Sonuç olarak son yılların en iyi filmlerinden biri ve kesinlikle Altın Portakal gösterimlerinde abartıldığı kadar var. Yaratılan hype'tan dolayı beğensem bile biraz hayal kırıklığına uğrar mıyım diye düşünsem de sonucun böyle olmaması mutlu etti. Filmden daha çok bahsederdim aslında ama hem daha fazla uzatmak istemiyorum hem de böyle uzun uzun anlatmak yerine perdede bizzat izlemek çok daha etkileyici. Böylesine anlamlı bir filme verdiği desteği geri isteyen Kültür Bakanlığı'na da ilk hafta gişeden kazanılan 6 küsür milyon TL'yi gösterip selam yolluyorum.


9/10
 
Reactions: bazinga and 12.Adam
Tam yorum: kurak-gunler-2022

Savcı hikayesinden böyle bir gerilim çıkarabilmek büyük iş. Emin Alper cidden büyük bir yönetmen. Tepenin Ardı ve Abluka da aslında yakın sularda yüzen filmlerdi.
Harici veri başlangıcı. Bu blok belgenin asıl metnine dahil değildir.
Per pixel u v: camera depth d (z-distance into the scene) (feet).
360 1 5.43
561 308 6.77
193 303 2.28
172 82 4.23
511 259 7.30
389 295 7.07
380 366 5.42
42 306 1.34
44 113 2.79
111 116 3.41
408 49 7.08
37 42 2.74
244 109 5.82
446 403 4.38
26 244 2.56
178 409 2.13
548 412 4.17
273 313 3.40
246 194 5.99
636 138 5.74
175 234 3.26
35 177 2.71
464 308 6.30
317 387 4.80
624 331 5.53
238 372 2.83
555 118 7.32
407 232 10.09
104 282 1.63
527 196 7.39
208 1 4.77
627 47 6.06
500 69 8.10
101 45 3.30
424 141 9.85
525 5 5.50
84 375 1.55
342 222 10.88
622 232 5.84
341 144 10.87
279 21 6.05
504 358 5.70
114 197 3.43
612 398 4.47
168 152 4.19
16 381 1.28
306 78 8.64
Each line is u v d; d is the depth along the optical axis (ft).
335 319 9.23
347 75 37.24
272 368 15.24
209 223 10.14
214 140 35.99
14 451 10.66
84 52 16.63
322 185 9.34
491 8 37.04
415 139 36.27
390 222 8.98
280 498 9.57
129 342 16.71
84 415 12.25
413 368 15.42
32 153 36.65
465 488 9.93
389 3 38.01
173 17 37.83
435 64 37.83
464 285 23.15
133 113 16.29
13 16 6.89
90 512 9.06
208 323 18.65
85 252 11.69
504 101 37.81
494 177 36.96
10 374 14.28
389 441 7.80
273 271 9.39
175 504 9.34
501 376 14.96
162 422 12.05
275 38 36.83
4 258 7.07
Fakat oralarda bu kadar olgun bir sineması yoktu henüz yönetmenin. Kız Kardeşler ile o olgunluğun geldiği anlaşılmaya başlamıştı, bu kez daha iyi bir hikayeyle birleşince de çok iyi bir sonuç çıkmış ortaya. Baştan sona soluksuz izlediğim bir film oldu...
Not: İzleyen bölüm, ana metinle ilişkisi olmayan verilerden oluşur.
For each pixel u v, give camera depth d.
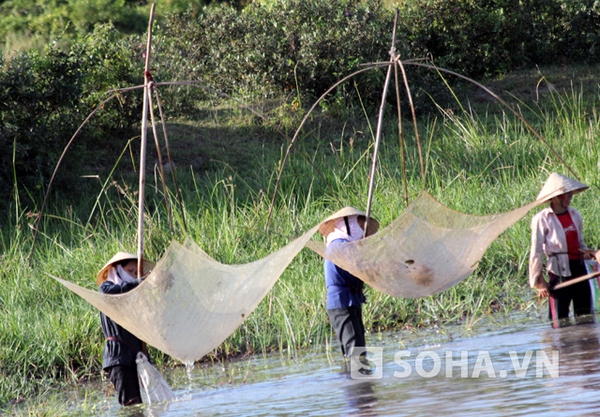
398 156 45.34
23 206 40.84
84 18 79.62
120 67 48.41
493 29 61.38
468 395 16.03
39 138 41.00
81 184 43.44
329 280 21.30
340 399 17.25
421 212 19.05
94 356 26.16
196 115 54.12
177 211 36.28
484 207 35.59
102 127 48.78
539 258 24.33
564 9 65.00
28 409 21.69
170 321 17.88
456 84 59.41
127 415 18.53
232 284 18.14
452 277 20.27
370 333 26.94
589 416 13.16
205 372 24.05
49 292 31.17
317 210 36.53
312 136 50.91
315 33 53.69
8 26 77.12
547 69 64.62
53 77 42.00
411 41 58.56
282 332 27.02
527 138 44.91
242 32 57.41
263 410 17.03
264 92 54.47
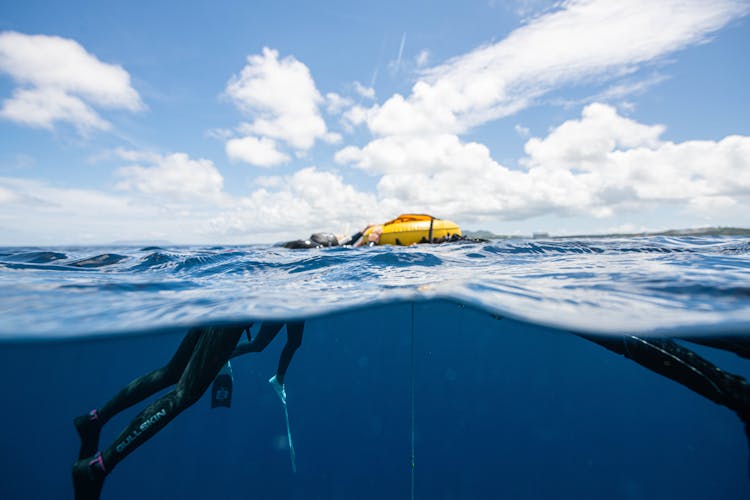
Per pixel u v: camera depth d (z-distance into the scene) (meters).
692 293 3.54
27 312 3.40
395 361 17.19
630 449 14.97
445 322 7.69
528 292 3.92
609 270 4.84
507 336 10.08
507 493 11.18
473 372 16.62
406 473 12.55
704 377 2.57
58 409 16.59
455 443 14.95
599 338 3.24
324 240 10.65
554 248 8.51
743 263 5.11
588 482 12.22
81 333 3.34
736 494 11.67
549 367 15.09
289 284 4.98
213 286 4.83
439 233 12.30
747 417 2.37
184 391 3.10
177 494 14.34
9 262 6.16
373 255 7.53
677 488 12.85
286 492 12.25
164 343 4.97
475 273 5.29
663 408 17.48
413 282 4.79
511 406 18.14
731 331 2.89
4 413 19.11
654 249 7.93
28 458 17.22
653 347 2.87
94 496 2.73
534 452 14.38
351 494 11.30
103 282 4.62
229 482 14.04
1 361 7.78
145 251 10.15
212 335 3.36
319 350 14.64
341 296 4.24
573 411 18.27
Selahattin Paşalı olağanüstü oynamış. Filmin sürükleyiciliğinde payı büyüktü. Karakterin hem gözü pekliği hem de kasabadaki aykırı kalışını çok iyi aktarmış...

Filmde tek beğenmediğim kısım sonu oldu. Bana fazla kolaycı geldi. Bittiğinde "e bitti mi şimdi cidden" diyerek kaldım. İlk kez bu hissi bu kadar kuvvetli yaşadım bir filmde ki bir Farhadi hayranı olarak yarım kalmışlıklara da alışkınımdır aslında.


8.5/10
 
Reactions: Aserat
Uzun zamandır izlediğim en iyi Türk filmi. Senaryo, yönetmenlik, oyunculuk hepsi inanılmaz etkileyici. Cesur bir film. Başlarda durağan gibi başlasa da tansiyon dozu gitgide çok başarılı ve seyirciyi tedirgin edecek şekilde artıyor. Final sekansını da çok başarılı bulduğumu söylemeliyim.

9/10
 
Reactions: bazinga and Aserat
Çok başarılı, çok üst düzey bir film olabilecekken bir süre sonra keşmekeşe dönüşen ve yerli başyapıtlar arasında olmayı benim açımdan kaçıran bir film oldu... Film gerçekten cesur ve ilgi çekici başlıyor. Bir savcının gittiği bir kasabada düzeni böyle alt üst etmesi, filmde verilen mesajlar, yer alan karakterler ve savcının yaşadıkları...

Düzene karşı aykırılığı ve bunu dur durak bilmeden yapması. Hep daha ileriye gitmesi ve asla geri adım atmaması. Bunu yaparken aynı ona benzeyen bir başka karakterle arasındaki gerilimli ve gizemli ilişkinin hikayeye getirdikleri. Aslında düşününce gerçekten çok sert bir film olabilirdi. Bir noktaya kadar öyle de zaten. Ama benim derdim filmin her şeyi yapmak isteyip hiç bir şeyi tam olarak yapamaması üzerinden geliyor. Bu bir süre sonra filmin senaryosunu boğuyor. Her şeyden yapmak istiyor ve hepsini atıyor önümüze. Mesajları verirken de biraz kör göze parmak şekilde verdiği için bu kadar da olmaz dedirtiyor açıkçası...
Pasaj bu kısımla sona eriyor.